In the book “COLLECTIVE INTELLIGENCE: Creating a Prosperous World at Peace” by Mark Tovey, it describes a list of core principles of Evolutionary culture in a group for high-level collaborative thinking, which can be applied to culture in businesses and organisations.

  1. A Commitment to the Greater Good: All of the individuals in the group must be genuinely committed to discovering and/or achieving the best possible outcome for the whole. Individual or departmental agendas must be set aside.

  2. A Commitment to Wholehearted Engagement: Each group member must be committed to fully participate in all group meetings. This means bringing one’s full attention to the matter at hand, leaving all personal concerns at the door.

  3. A Culture of Self-Responsibility: All group members must feel personally responsible for the success of the group. Each must feel on a visceral level that the success of the group in achieving its outcomes rests on her shoulders alone.

  4. A Suspension of Assumptions: For the duration of the gathering, group members suspend everything they think they know in order to make room for new insights and understandings to emerge. Practicing what is known in Zen as a “beginner’s mind”, they cultivate an inner and outer environment of profound receptivity and openness, which turns out to be fertile soil for leaps in creativity.

  5. Culture of Deep Listening: Group members aspire to listen to one another from a place deeper than intellect. They tune their ears to listen for the deepest threads and the emerging glimmers of novelty in each other’s contributions, and, through their responses, they highlight and draw out those elements to make them transparent to the group.

  6. A Commitment to Authenticity: Everyone in the group must be committed to speaking their mind and heart. This is built on the recognition that in order to make the best decision, the group needs everyone’s data.

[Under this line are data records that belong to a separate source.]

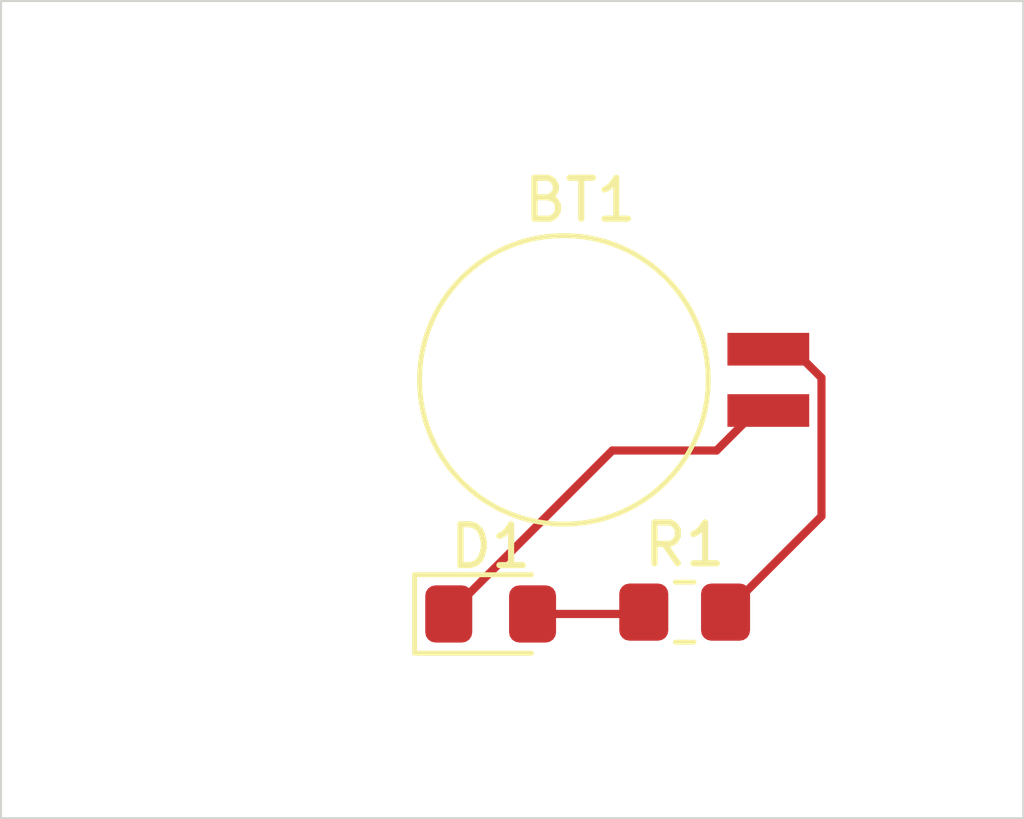
<source format=kicad_pcb>
(kicad_pcb
	(version 20240108)
	(generator "pcbnew")
	(generator_version "8.0")
	(general
		(thickness 1.6)
		(legacy_teardrops no)
	)
	(paper "A4")
	(layers
		(0 "F.Cu" signal)
		(31 "B.Cu" signal)
		(32 "B.Adhes" user "B.Adhesive")
		(33 "F.Adhes" user "F.Adhesive")
		(34 "B.Paste" user)
		(35 "F.Paste" user)
		(36 "B.SilkS" user "B.Silkscreen")
		(37 "F.SilkS" user "F.Silkscreen")
		(38 "B.Mask" user)
		(39 "F.Mask" user)
		(40 "Dwgs.User" user "User.Drawings")
		(41 "Cmts.User" user "User.Comments")
		(42 "Eco1.User" user "User.Eco1")
		(43 "Eco2.User" user "User.Eco2")
		(44 "Edge.Cuts" user)
		(45 "Margin" user)
		(46 "B.CrtYd" user "B.Courtyard")
		(47 "F.CrtYd" user "F.Courtyard")
		(48 "B.Fab" user)
		(49 "F.Fab" user)
		(50 "User.1" user)
		(51 "User.2" user)
		(52 "User.3" user)
		(53 "User.4" user)
		(54 "User.5" user)
		(55 "User.6" user)
		(56 "User.7" user)
		(57 "User.8" user)
		(58 "User.9" user)
	)
	(setup
		(pad_to_mask_clearance 0)
		(allow_soldermask_bridges_in_footprints no)
		(pcbplotparams
			(layerselection 0x00010fc_ffffffff)
			(plot_on_all_layers_selection 0x0000000_00000000)
			(disableapertmacros no)
			(usegerberextensions no)
			(usegerberattributes yes)
			(usegerberadvancedattributes yes)
			(creategerberjobfile yes)
			(dashed_line_dash_ratio 12.000000)
			(dashed_line_gap_ratio 3.000000)
			(svgprecision 4)
			(plotframeref no)
			(viasonmask no)
			(mode 1)
			(useauxorigin no)
			(hpglpennumber 1)
			(hpglpenspeed 20)
			(hpglpendiameter 15.000000)
			(pdf_front_fp_property_popups yes)
			(pdf_back_fp_property_popups yes)
			(dxfpolygonmode yes)
			(dxfimperialunits yes)
			(dxfusepcbnewfont yes)
			(psnegative no)
			(psa4output no)
			(plotreference yes)
			(plotvalue yes)
			(plotfptext yes)
			(plotinvisibletext no)
			(sketchpadsonfab no)
			(subtractmaskfromsilk no)
			(outputformat 1)
			(mirror no)
			(drillshape 1)
			(scaleselection 1)
			(outputdirectory "")
		)
	)
	(net 0 "")
	(net 1 "Net-(BT1-+)")
	(net 2 "Net-(BT1--)")
	(net 3 "Net-(D1-A)")
	(footprint "Diode_SMD:D_0805_2012Metric_Pad1.15x1.40mm_HandSolder" (layer "F.Cu") (at 76.975 80))
	(footprint "Resistor_SMD:R_0805_2012Metric_Pad1.20x1.40mm_HandSolder" (layer "F.Cu") (at 81.72 79.955))
	(footprint "Battery:BatteryHolder_Seiko_MS621F" (layer "F.Cu") (at 83.766204 74.271204))
	(gr_rect
		(start 65 65)
		(end 90 85)
		(stroke
			(width 0.05)
			(type default)
		)
		(fill none)
		(layer "Edge.Cuts")
		(uuid "b8f9c9fc-d6e7-4884-b10a-6e5dae4a3048")
	)
	(segment
		(start 82.72 79.955)
		(end 85.066204 77.608796)
		(width 0.2)
		(layer "F.Cu")
		(net 1)
		(uuid "35200e3d-8221-4c5e-a13f-5c178003a02d")
	)
	(segment
		(start 85.066204 77.608796)
		(end 85.066204 74.221204)
		(width 0.2)
		(layer "F.Cu")
		(net 1)
		(uuid "8a367b06-556a-4a91-9b84-9f7611d057cd")
	)
	(segment
		(start 85.066204 74.221204)
		(end 84.366204 73.521204)
		(width 0.2)
		(layer "F.Cu")
		(net 1)
		(uuid "8dd4f953-62f8-4fd4-b59b-e739afeb77f5")
	)
	(segment
		(start 84.366204 73.521204)
		(end 83.766204 73.521204)
		(width 0.2)
		(layer "F.Cu")
		(net 1)
		(uuid "acf47038-756a-46e0-bf6e-a6f60fbd333b")
	)
	(segment
		(start 82.5 76)
		(end 79.95 76)
		(width 0.2)
		(layer "F.Cu")
		(net 2)
		(uuid "0986ff7a-2bae-4852-9946-4ec908ec0a3e")
	)
	(segment
		(start 83.766204 75.021204)
		(end 83.478796 75.021204)
		(width 0.2)
		(layer "F.Cu")
		(net 2)
		(uuid "5ac3f564-6435-48e3-acb4-4a46327b0ce9")
	)
	(segment
		(start 79.95 76)
		(end 75.95 80)
		(width 0.2)
		(layer "F.Cu")
		(net 2)
		(uuid "783a9445-2aac-4cc6-b700-141d58b39453")
	)
	(segment
		(start 83.478796 75.021204)
		(end 82.5 76)
		(width 0.2)
		(layer "F.Cu")
		(net 2)
		(uuid "a6a62a6b-be90-4f15-b4d4-db6c8bf736db")
	)
	(segment
		(start 80.675 80)
		(end 80.72 79.955)
		(width 0.2)
		(layer "F.Cu")
		(net 3)
		(uuid "17327388-d7b3-47a3-ad7f-102a68b41eaa")
	)
	(segment
		(start 78 80)
		(end 80.675 80)
		(width 0.2)
		(layer "F.Cu")
		(net 3)
		(uuid "820d2d84-7ba1-4a87-a2dd-d8d7f5251354")
	)
)

</source>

To support this commitment, there must be an explicit agreement within the group that no point of view—no matter how challenging to either the leadership or to the group’s assumptions—will be ridiculed or dismissed without genuine, respectful consideration.

  7. A Culture of Risk-Taking: Nothing takes us to the edge of evolution faster than taking meaningful risks. This means speaking on an intuition when we’re not sure we have the words to give voice to it. Or, responding to a gut feeling that something isn’t right, but doing so vulnerably, realizing that it might be oneself that’s not right.

  8. A Culture of Empowered Vulnerability: Leading by example, the leadership demonstrates that it is okay to be vulnerable, to take the risk to expose one’s ignorance and uncertainty. The group sees that such vulnerability is actually a position of strength and power because it shows a courageous willingness to step into the most insecure places.

  9. A Culture of Constant Resolution: The group strives to maintain a clear and harmonious field of interaction between all participants. This means always striving to clear up any interpersonal tension as soon as possible, so as to build a container of deep harmony and trust among everyone.

  10. A Commitment to Grow and Evolve: In order for the group to consistently function at an optimal level, all individuals must be committed to staying on their own “evolving edge,” by seeking healthy feedback and taking on new challenges outside their comfort zone. When all of the individuals in a group are actively and enthusiastically engaged in their own evolution, their collective spirit of boundary-breaking infuses the group with vitality and organically keeps the group on its own evolving edge.

The possibility of a group thinking together beyond the grip of ego may seem like an unattainable goal to those with extensive experience of the pathologies of group life. But there is a growing body of action research demonstrating that, through the dedicated application of the principles described above, this higher collective possibility can be made a reality.

We are facing major global challenges as humanity today. Perhaps through changing culture in our society, adopting evolutionary culture in businesses and organisations, through co-creation by co-intelligence, we could solve the seemingly unsolvable challenges.